▸ Records to use:
- Opening Delimiter -

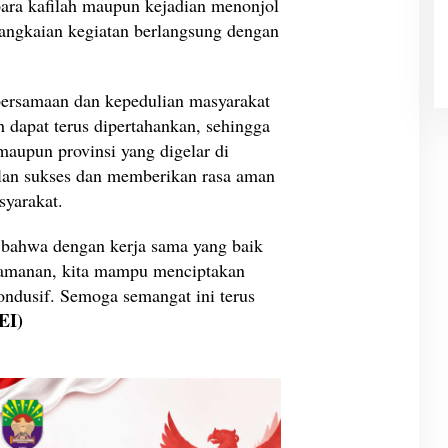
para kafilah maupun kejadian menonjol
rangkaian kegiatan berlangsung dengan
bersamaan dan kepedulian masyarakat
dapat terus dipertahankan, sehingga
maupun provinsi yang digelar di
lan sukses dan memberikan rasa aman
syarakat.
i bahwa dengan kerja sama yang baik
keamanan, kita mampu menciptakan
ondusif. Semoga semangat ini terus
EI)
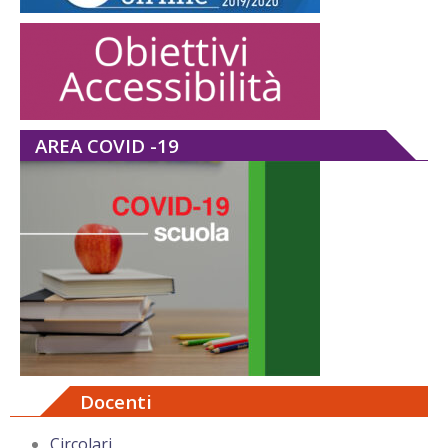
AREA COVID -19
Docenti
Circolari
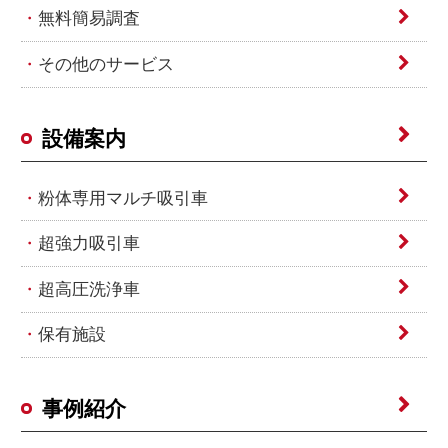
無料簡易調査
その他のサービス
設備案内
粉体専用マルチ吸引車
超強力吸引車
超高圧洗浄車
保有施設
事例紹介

- Closing Delimiter -

▸ What you need to do:
Pictures stay out; everything else in the records above gets copied exactly.

▸ Answer below:
para kafilah maupun kejadian menonjol
rangkaian kegiatan berlangsung dengan
bersamaan dan kepedulian masyarakat
dapat terus dipertahankan, sehingga
maupun provinsi yang digelar di
lan sukses dan memberikan rasa aman
syarakat.
i bahwa dengan kerja sama yang baik
keamanan, kita mampu menciptakan
ondusif. Semoga semangat ini terus
EI)
AREA COVID -19
Docenti
Circolari
無料簡易調査
その他のサービス
設備案内
粉体専用マルチ吸引車
超強力吸引車
超高圧洗浄車
保有施設
事例紹介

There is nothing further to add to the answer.